What happened during the procedure, and how did you feel after?

They will put you to sleep for 15 minutes and in those 15 minutes, the retrieval procedure will be performed. You can then go home after an hour! After the procedure, there was a sharp pain in my crotch that lasted for three hours – but I mostly slept it off, so it wasn’t too bad. However, I did end up being quite bloated for a couple of weeks until my next period. I looked like I was in my first trimester!

In some countries, they’ve implemented a ban on anonymous sperm and egg donors. So when a child conceived by egg or sperm donation comes of age, they’re allowed to find out who their biological parents are. I’m unsure what that’s like here, but would you want to meet your biological child when they come of age?

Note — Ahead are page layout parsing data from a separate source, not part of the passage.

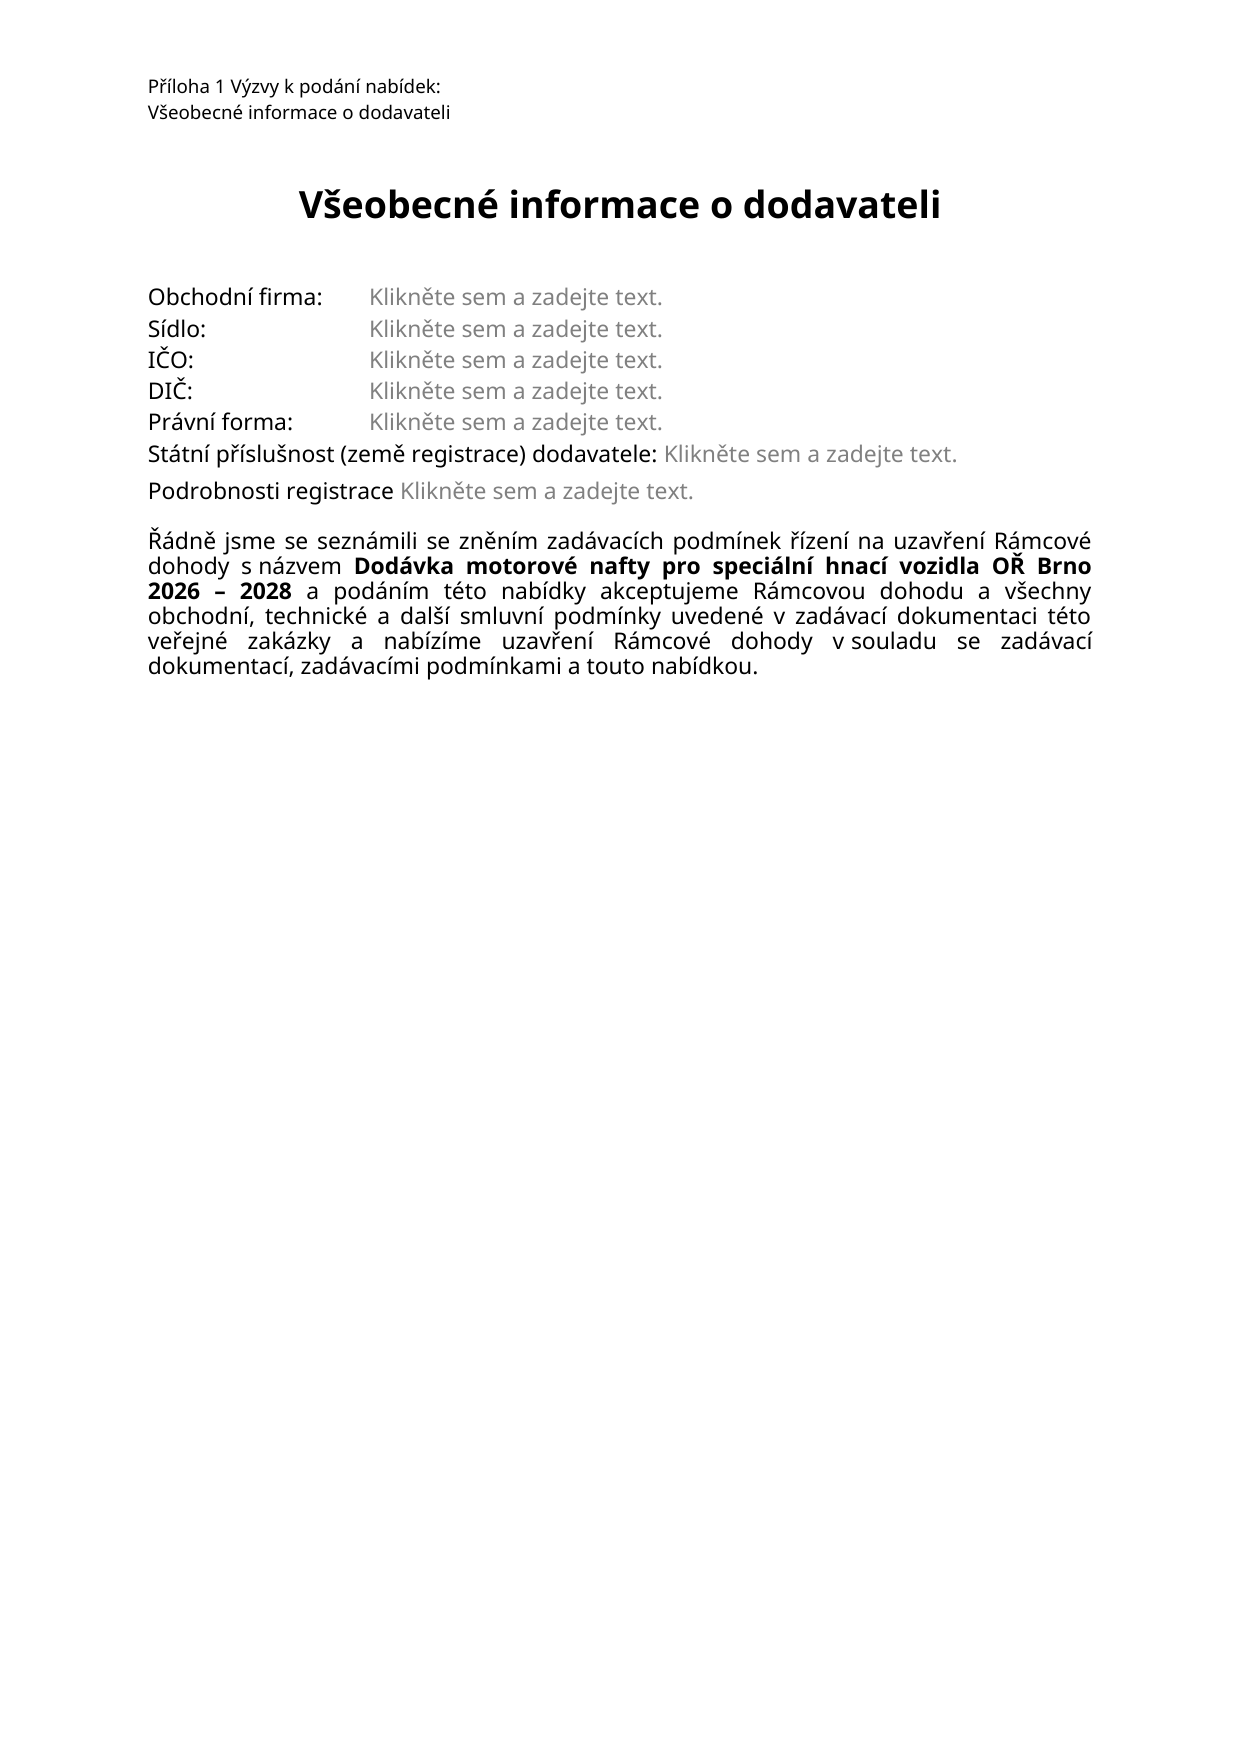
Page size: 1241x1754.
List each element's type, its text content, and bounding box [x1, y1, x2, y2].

text Řádně jsme se seznámili se zněním zadávacích podmínek řízení na uzavření Rámcové dohody s názvem Dodávka motorové nafty pro speciální hnací vozidla OŘ Brno 2026 – 2028 a podáním této nabídky akceptujeme Rámcovou dohodu a všechny obchodní, technické a další smluvní podmínky uvedené v zadávací dokumentaci této veřejné zakázky a nabízíme uzavření Rámcové dohody v souladu se zadávací dokumentací, zadávacími podmínkami a touto nabídkou. [148, 529, 1093, 679]
text DIČ: [148, 379, 1093, 404]
text Sídlo: [148, 317, 1093, 342]
title Všeobecné informace o dodavateli [148, 178, 1093, 229]
text Obchodní firma: [148, 286, 1093, 311]
text Podrobnosti registrace [148, 479, 1093, 504]
text Právní forma: [148, 411, 1093, 436]
text IČO: [148, 348, 1093, 373]
text Státní příslušnost (země registrace) dodavatele: [148, 442, 1093, 467]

I think that would be fine, I’m not too picky about that. My sister has done this procedure a few times and sometimes the parents would want to meet you or they don’t. I think it’s better if they want to meet you because they’re using my genes – I could look good, but my personality could be the total opposite of ideal. The couple who picked me didn’t really want to meet me, but I’m very open to the idea of meeting up.

How did you find the entire experience? Would you do it again?

Overall, it was definitely an experience to be had. If I was allowed to take my hormone treatments here in Bangkok and then go back to Malaysia for the retrievals, then yeah, sure. As the hormone treatments have to be done at home, I have to take two weeks off of my life here in Bangkok, which can be pretty inconvenient.